■ **Task details**:
Reproduce the forum posts below about the loss of a nan word for word, in full.

■ **Selected text**:
━━━

Hi guys. On tuesday night my nan died and I never got to say goodbye and I need hugs alot of my family got to say goodbye but me. I loved her so much and feel lost without her. I can't believe she's gone.
Hi guys. On tuesday night my nan died and I never got to say goodbye and I need hugs alot of my family got to say goodbye but me. I loved her so much and feel lost without her. I can't believe she's gone.
sorry mate .
thing will get better for you.
At this time you mite not think it will.
just look at the good time you had with your nan.
brian
Aww thats awful, I'm sorry to hear about your loss :(
I hope you feel better soon, try and think of the good times you had with your Nan.
I hope you feel better soon ((Hugs))
Hey Danielled. Sorry to hear this. It can be hard if you don't get to say a special goodbye. The one good thing is that hopefully your memory of her won't be cluttered by seeing her looking ill/frail/hospitalised. Sometimes that is a blessing. I feel sure she knew how much you loved her in life.

━━━

(Records from a data source)

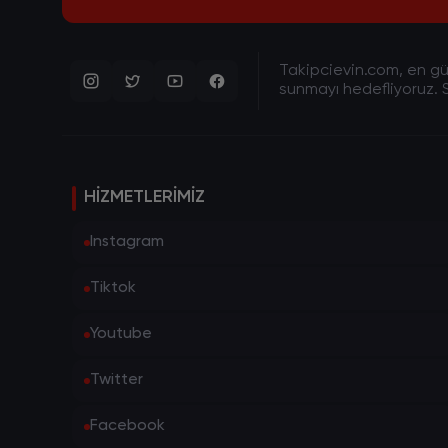
Takipcievin.com, en gün
sunmayı hedefliyoruz. S
HIZMETLERIMIZ
Instagram
Tiktok
Youtube
Twitter
Facebook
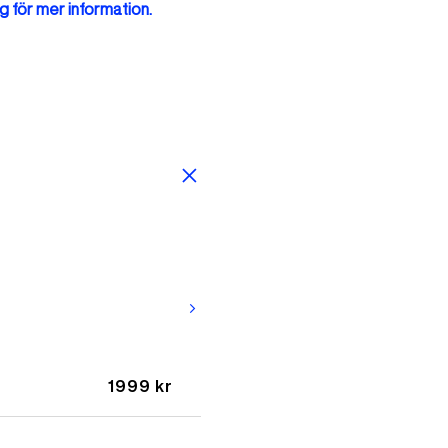
g för mer information.
arrow_forward_ios
1999 kr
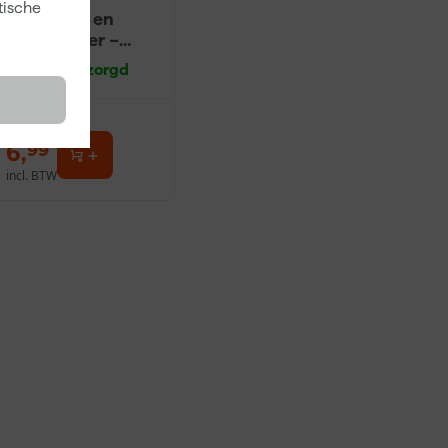
tische
Ontvetter en
Verfreiniger –
0,5L
Morgen bezorgd
6
,
99
incl. BTW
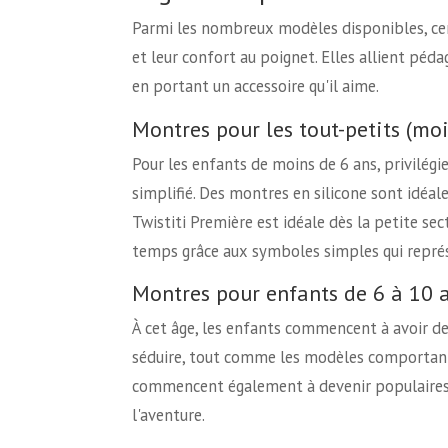
Parmi les nombreux modèles disponibles, certa
et leur confort au poignet. Elles allient péda
en portant un accessoire qu'il aime.
Montres pour les tout-petits (moi
Pour les enfants de moins de 6 ans, privilégi
simplifié. Des montres en silicone sont idéal
Twistiti Première est idéale dès la petite se
temps grâce aux symboles simples qui représ
Montres pour enfants de 6 à 10 
À cet âge, les enfants commencent à avoir d
séduire, tout comme les modèles comportant 
commencent également à devenir populaires,
l'aventure.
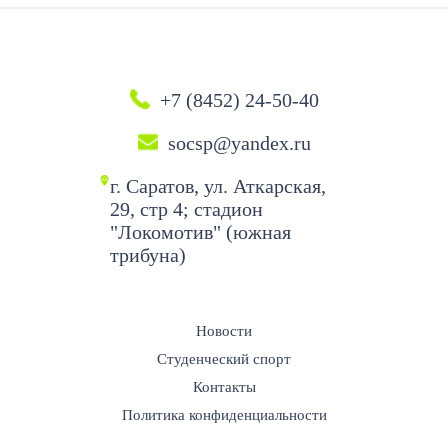
+7 (8452) 24-50-40
socsp@yandex.ru
г. Саратов, ул. Аткарская,
29, стр 4; стадион
"Локомотив" (южная
трибуна)
Новости
Студенческий спорт
Контакты
Политика конфиденциальности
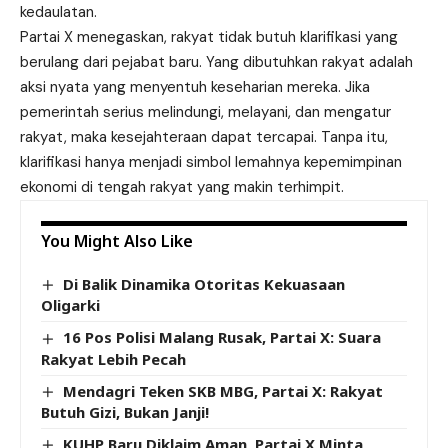
kedaulatan.
Partai X
menegaskan, rakyat tidak butuh klarifikasi yang
berulang dari pejabat baru. Yang dibutuhkan rakyat adalah
aksi nyata yang menyentuh keseharian mereka. Jika
pemerintah serius melindungi, melayani, dan mengatur
rakyat, maka kesejahteraan dapat tercapai. Tanpa itu,
klarifikasi hanya menjadi simbol lemahnya kepemimpinan
ekonomi di tengah rakyat yang makin terhimpit.
You Might Also Like
Di Balik Dinamika Otoritas Kekuasaan
Oligarki
16 Pos Polisi Malang Rusak, Partai X: Suara
Rakyat Lebih Pecah
Mendagri Teken SKB MBG, Partai X: Rakyat
Butuh Gizi, Bukan Janji!
KUHP Baru Diklaim Aman, Partai X Minta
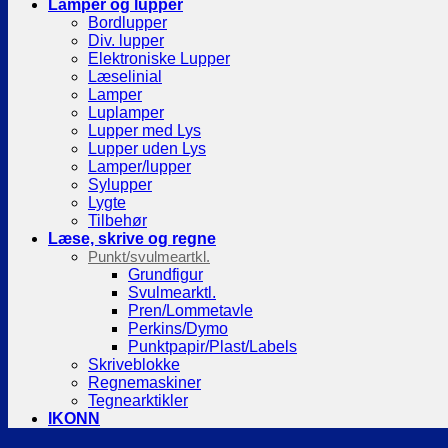
Lamper og lupper
Bordlupper
Div. lupper
Elektroniske Lupper
Læselinial
Lamper
Luplamper
Lupper med Lys
Lupper uden Lys
Lamper/lupper
Sylupper
Lygte
Tilbehør
Læse, skrive og regne
Punkt/svulmeartkl.
Grundfigur
Svulmearktl.
Pren/Lommetavle
Perkins/Dymo
Punktpapir/Plast/Labels
Skriveblokke
Regnemaskiner
Tegnearktikler
IKONN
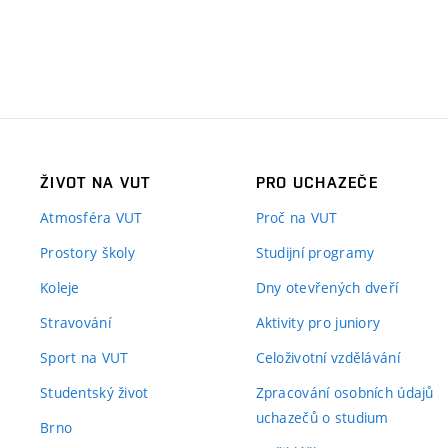
ŽIVOT NA VUT
PRO UCHAZEČE
Atmosféra VUT
Proč na VUT
Prostory školy
Studijní programy
Koleje
Dny otevřených dveří
Stravování
Aktivity pro juniory
Sport na VUT
Celoživotní vzdělávání
Studentský život
Zpracování osobních údajů
uchazečů o studium
Brno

━━━

■ **Reply**:
Hi guys. On tuesday night my nan died and I never got to say goodbye and I need hugs alot of my family got to say goodbye but me. I loved her so much and feel lost without her. I can't believe she's gone.
Hi guys. On tuesday night my nan died and I never got to say goodbye and I need hugs alot of my family got to say goodbye but me. I loved her so much and feel lost without her. I can't believe she's gone.
sorry mate .
thing will get better for you.
At this time you mite not think it will.
just look at the good time you had with your nan.
brian
Aww thats awful, I'm sorry to hear about your loss :(
I hope you feel better soon, try and think of the good times you had with your Nan.
I hope you feel better soon ((Hugs))
Hey Danielled. Sorry to hear this. It can be hard if you don't get to say a special goodbye. The one good thing is that hopefully your memory of her won't be cluttered by seeing her looking ill/frail/hospitalised. Sometimes that is a blessing. I feel sure she knew how much you loved her in life.